In the UN Security Council, US has taken action to ensure that five of the most senior and most abusive M23 commanders are now under targeted sanctions, and it has placed those same individuals under U.S. sanctions, he added.
Talks between the D.R.C. Government and the M23 began on December 9 in Kampala, and are being mediated by Uganda as the chair of the International Conference on the Great Lakes Region, known as the ICGLR.
The US government continues to urge the Ugandan Government to ensure that supplies to the M23 do not originate in or transit through Ugandan territory.
As required by the FY 2012 Appropriations Act, Secretary Clinton suspended Foreign Military Financing, or FMF, to Rwanda in FY 2012 because of its support to the M23.

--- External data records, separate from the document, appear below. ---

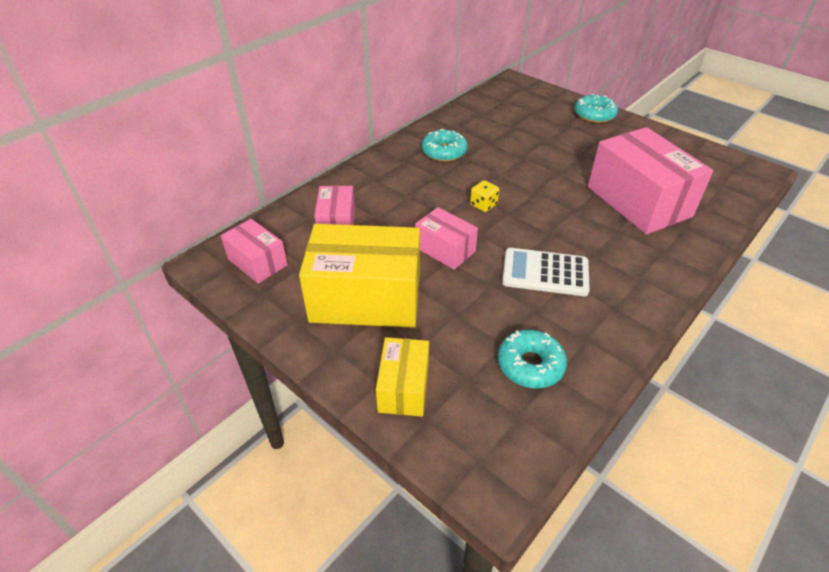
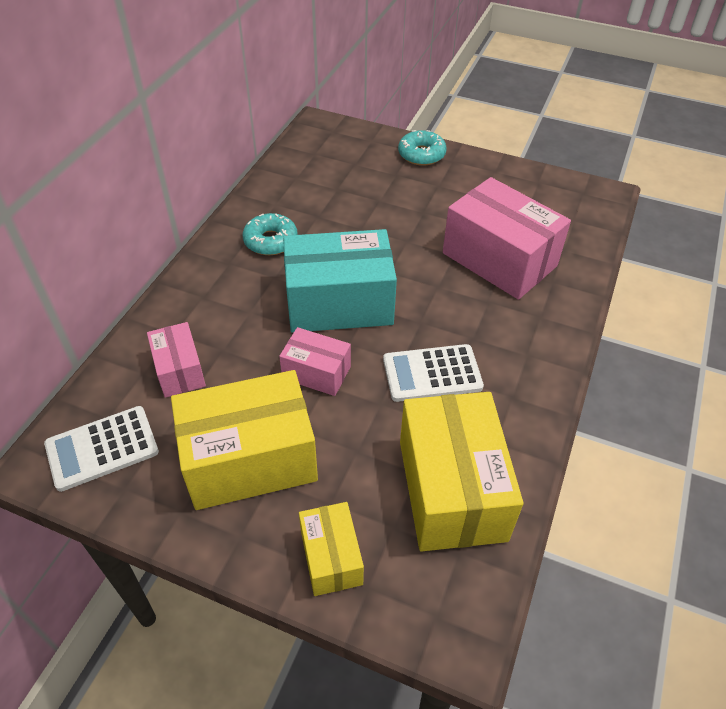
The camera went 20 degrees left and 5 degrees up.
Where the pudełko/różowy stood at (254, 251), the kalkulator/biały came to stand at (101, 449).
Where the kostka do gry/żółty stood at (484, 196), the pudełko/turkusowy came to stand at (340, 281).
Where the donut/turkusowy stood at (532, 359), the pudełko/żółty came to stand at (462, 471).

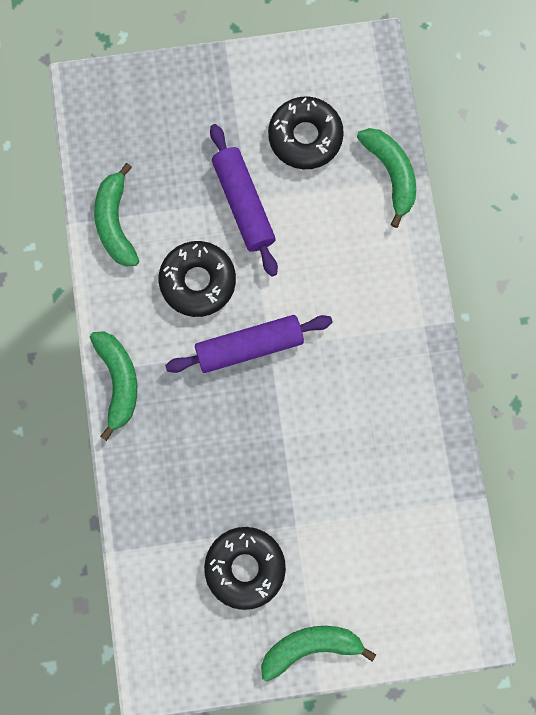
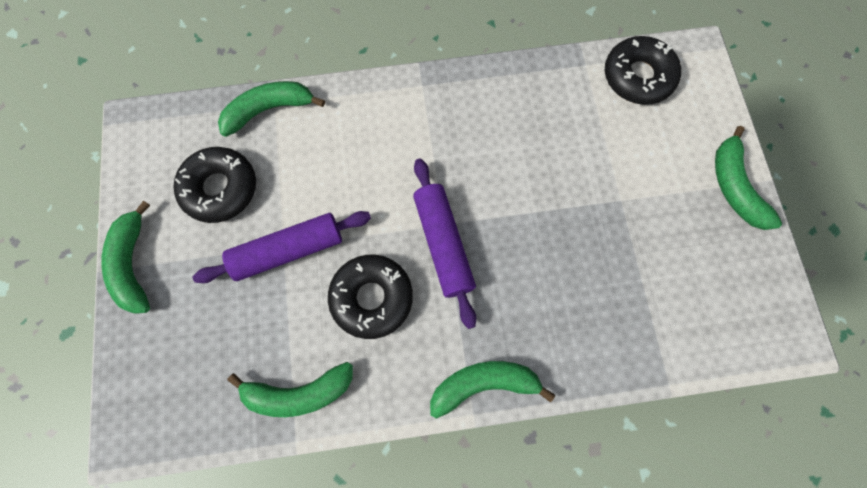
The camera went 90 degrees left and 5 degrees down.
The donut/czarny ended up elsewhere, having gone from (245, 568) to (643, 70).
The second view gained the banan/zielony at (125, 257).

The Department continues to closely monitor reports of external support, and will continue to respond appropriately, including by reviewing our assistance, to deter this support if it should develops.
The US renewed call upon everyone involved in the conflict to maintain the current cease-fire, to permit humanitarian access, and to pursue a sustainable political resolution through honest and meaningful dialogue.
US has underlined that to reach a sustainable peace, the D.R.C. Government must accelerate its efforts towards comprehensive security sector reform.
The US will continue to work with the D.R.C. Government to professionalize its military, including continuing our training to army officers and support to the armed forces’ military justice capacities.
The US urges the international community, the Great Lakes region, and the Congolese people to demonstrate the resolve to achieve the peace and prosperity that we know lays ahead for the D.R.C.